By CASIDY HOUGH
Capital News Service
LANSING — A rapidly spreading invasive species may soon be on its way to Michigan.
The Department of Agriculture and Rural Development (MDARD) is asking state resident to keep an eye out for the spotted lanternfly.
“The spotted lanternfly is an insect that has the potential to seriously affect Michigan’s agriculture and natural resources,” said Jennifer Holton, the department’s communications director.
The bug is native to Asia and arrived in Pennsylvania in 2014. It can damage or kill more than 70 types of crops and plants including grapes, apples, hops and hardwood trees.
“It has not been detected in Michigan yet and we certainly don’t want it here,” Holton said. “But early identification is critical to being able to have containment and eradication of any invasive species.”
The adult insect is about an inch long with brown wings covered in black dots. Opened wings reveal a black and yellow body and bright red hind wings. Its eggs resemble patches of old chewing gum.
The spotted lanternfly attacks by sucking sap out of plants and leaving behind a sugar-rich, sticky liquid called honeydew, which results in a black mold that can kill the plant. Honeydew also attracts other pests, such as hornets and ants, which can complicate crop harvests.
The grape industry is in the most danger, according to fruit and pest expert Mark Longstroth of Michigan State University Extension. He said Pennsylvania, where the bug was first sighted in the U.S., the fly has killed grape vines.
“The grapes are weakened going into the winter, and then they don’t survive,” he said.

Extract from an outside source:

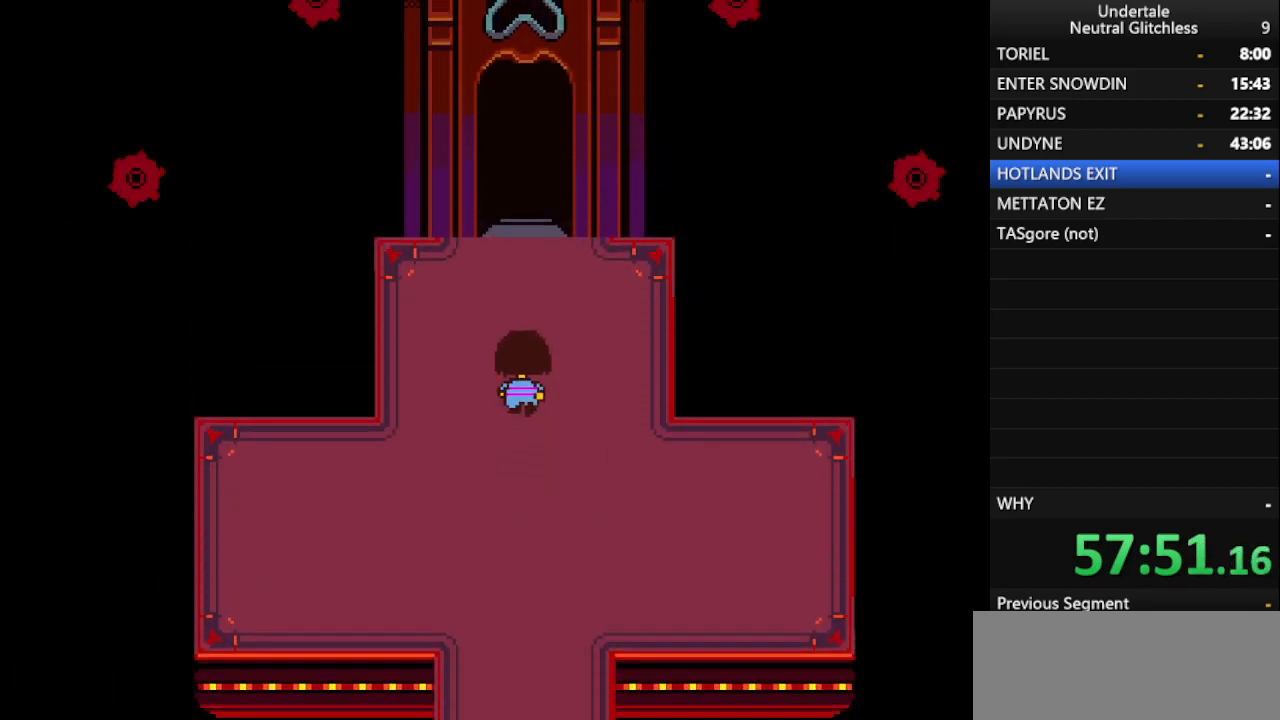
{"keys": ["up"], "events": [[267, "shift", "down"], [350, "return", "down"], [400, "return", "up"], [400, "shift", "up"]]}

Although most crops will likely be unharmed by the bug, fruits are in danger, Longstroth explained. He said he expects the lanternfly to show up in Michigan eventually.
“Whether or not it will become a pest is another question entirely,” he said. “But it will probably migrate into fruit plantings, especially grapes.”
Spotted lanternflies don’t fly far, but they lay eggs everywhere. The Department of Natural Resources asks travelers to check cars, trailers, firewood and outdoor equipment for signs of the bug before leaving an area.
Cassidy Hough reports for Interlochen Public Radio and Great Lakes Echo.